Some program sends some info that starts with x1fxe2x80xb9x08x00x00x00x00x00x04x00M...
to the server and receives the text response. I need to guess what info is it.
In fact, I need the method to convert the real string to that identical gzipped original string to receive responses without that program.
After the investigation I’ve found that first I should decode data from utf8 to cp1251 (after that the first symbols x1fxe2x80xb9x08
will be x1f8bx08
that is typical gzip magic string). It will be corrupted gzip, but if I cut it’s header (first 10 symbols) I can extract the final readable message.
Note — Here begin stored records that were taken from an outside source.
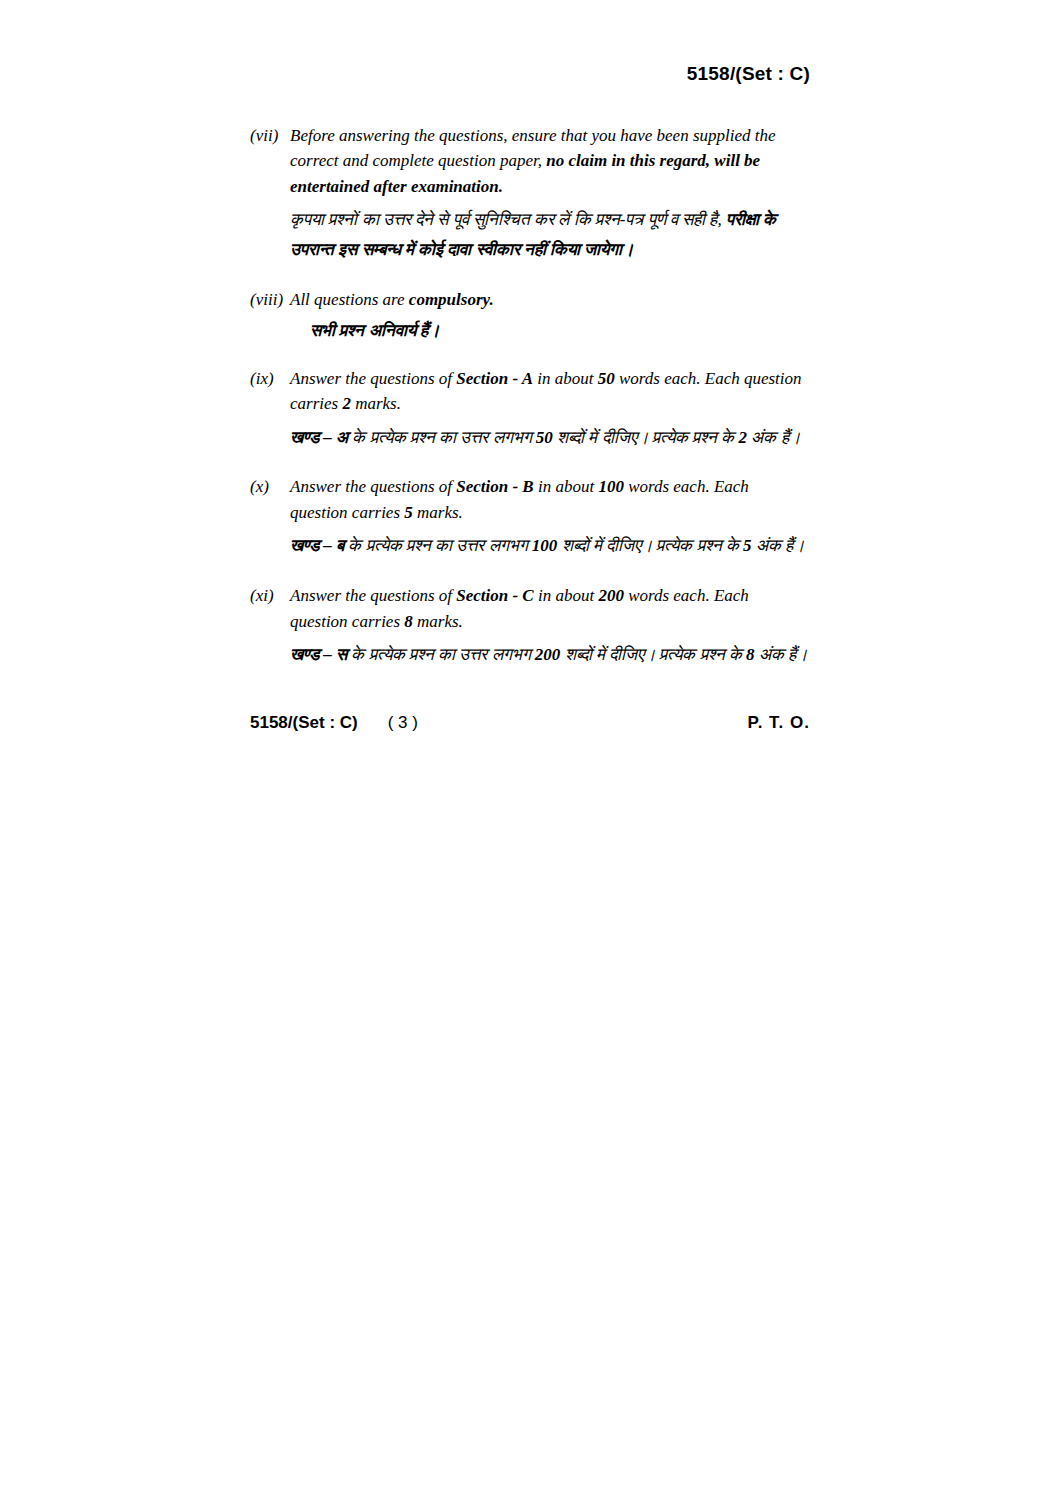5158/(Set : C)
(vii)
Before answering the questions, ensure that you have been supplied the correct and complete question paper, no claim in this regard, will be entertained after examination.
कृपया प्रश्नों का उत्तर देने से पूर्व सुनिश्चित कर लें कि प्रश्न-पत्र पूर्ण व सही है, परीक्षा के उपरान्त इस सम्बन्ध में कोई दावा स्वीकार नहीं किया जायेगा।
(viii)
All questions are compulsory.
सभी प्रश्न अनिवार्य हैं।
(ix)
Answer the questions of Section - A in about 50 words each. Each question carries 2 marks.
खण्ड – अ के प्रत्येक प्रश्न का उत्तर लगभग 50 शब्दों में दीजिए। प्रत्येक प्रश्न के 2 अंक हैं।
(x)
Answer the questions of Section - B in about 100 words each. Each question carries 5 marks.
खण्ड – ब के प्रत्येक प्रश्न का उत्तर लगभग 100 शब्दों में दीजिए। प्रत्येक प्रश्न के 5 अंक हैं।
(xi)
Answer the questions of Section - C in about 200 words each. Each question carries 8 marks.
खण्ड – स के प्रत्येक प्रश्न का उत्तर लगभग 200 शब्दों में दीजिए। प्रत्येक प्रश्न के 8 अंक हैं।
5158/(Set : C) ( 3 ) P. T. O.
But this message is little corrupted (starts correctly, but later some symbols are shuffled).
What should be done to properly read the data?
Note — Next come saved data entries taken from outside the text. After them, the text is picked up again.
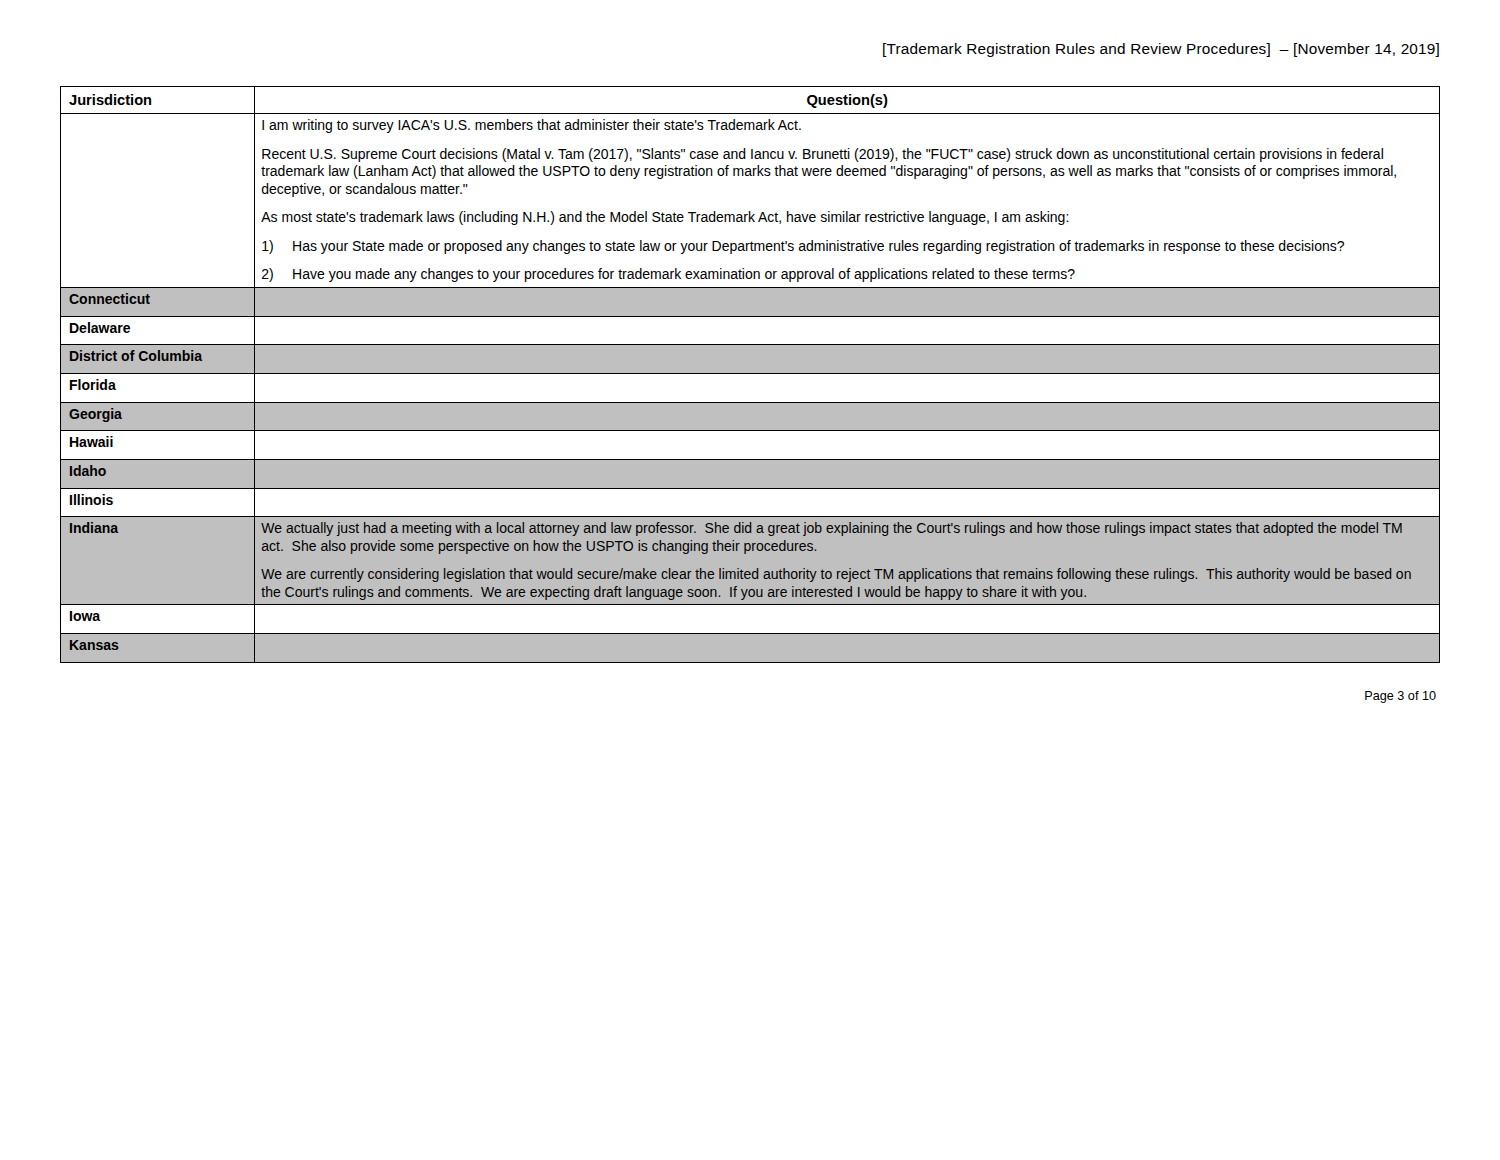[Trademark Registration Rules and Review Procedures] – [November 14, 2019]
| Jurisdiction | Question(s) |
| --- | --- |
| | I am writing to survey IACA's U.S. members that administer their state's Trademark Act. Recent U.S. Supreme Court decisions (Matal v. Tam (2017), "Slants" case and Iancu v. Brunetti (2019), the "FUCT" case) struck down as unconstitutional certain provisions in federal trademark law (Lanham Act) that allowed the USPTO to deny registration of marks that were deemed "disparaging" of persons, as well as marks that "consists of or comprises immoral, deceptive, or scandalous matter." As most state's trademark laws (including N.H.) and the Model State Trademark Act, have similar restrictive language, I am asking: 1) Has your State made or proposed any changes to state law or your Department's administrative rules regarding registration of trademarks in response to these decisions? 2) Have you made any changes to your procedures for trademark examination or approval of applications related to these terms? |
| Connecticut | |
| Delaware | |
| District of Columbia | |
| Florida | |
| Georgia | |
| Hawaii | |
| Idaho | |
| Illinois | |
| Indiana | We actually just had a meeting with a local attorney and law professor. She did a great job explaining the Court's rulings and how those rulings impact states that adopted the model TM act. She also provide some perspective on how the USPTO is changing their procedures. We are currently considering legislation that would secure/make clear the limited authority to reject TM applications that remains following these rulings. This authority would be based on the Court's rulings and comments. We are expecting draft language soon. If you are interested I would be happy to share it with you. |
| Iowa | |
| Kansas | |
Page 3 of 10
I guess that during decode_binary_from_utf8_to_cp1251 I loose some info, because if I don’t use on_errors=’replace’ the data can’t be converted correctly (I’ve tried others encoding that also do x1fxe2x80xb9x08
to x1f8bx08
magic but without success, no of encoding were able to convert 100% without errors). And also when I cut the header (first 10 symbols of the gzipped string) some data also can be missed.
My code:
import zlib import base64 def decode_binary_from_utf8_to_cp1251(data): enc_from = "utf8" enc_to = "cp1251" on_errors = "replace" # on_errors = "" return data.decode(enc_from, on_errors).encode(enc_to, on_errors) def remove_archive_signature_from_start(data): return data[10:] def decompress_gzip(body): args = (-zlib.MAX_WBITS | 16,) # working return zlib.decompress(body, *args) def convert_binary_to_normal_text(b, encoding="cp1251"): b = b.decode(encoding, "replace") return b base64_encoded = "L2dldC8f4oC5CAAAAAAABABN4oCZX+KAmdCrIAzQltCH0KLQ ... gMAAA==" data = base64.b64decode(base64_encoded)[5:] # data = b'x1fxe2x80xb9x08x00x00x00x00x00x04x00...x03x00x00' new_data = decode_binary_from_utf8_to_cp1251(data) new_data = remove_archive_signature_from_start(new_data) decompressed = decompress_gzip(new_data) normal_text = convert_binary_to_normal_text(decompressed) print(f"{normal_text=}")
returns text like
... ;btennis,1oatchoomkcom®1i,hoomkcomwilliamhillmkcomwom;bein.zegoalbet.cal;bmosityom;beokt;favet.colpasbein.zeni;bmosbet.learathssityligbetavtchoomkpar)rrathssitnoarathoinfo ...
, starts correctly, but later some symbols are shuffled (because I know exactly that it should include string ;wwin.com;zebet.com;baltbet.ru;winlinebet.com;golpas.com;zenitbet.com;leonbets.ru;ligastavok.com;parimatch.com;fonbet.info®
)
Any ideas what am I missing?
Advertisement
Answer
“Some program” has a bug that needs to be fixed. In general, UTF encoding is not lossless so the original data is not recoverable. That program needs to not do any such conversion, and instead send the original binary.
I was able to recover the original gzip file from the example by using the table on the Windows-1251 Wikipedia page, with an addition. You will note that that table has nothing for the character 0x98
. I assume that the unicode symbol U+0098
translates to the byte 0x98
. Applying that translation and dropping the first five bytes of the result gives a valid gzip stream with a correct CRC and length check.
There is no guarantee that this will work in general, since the provided example does not have all possible byte values.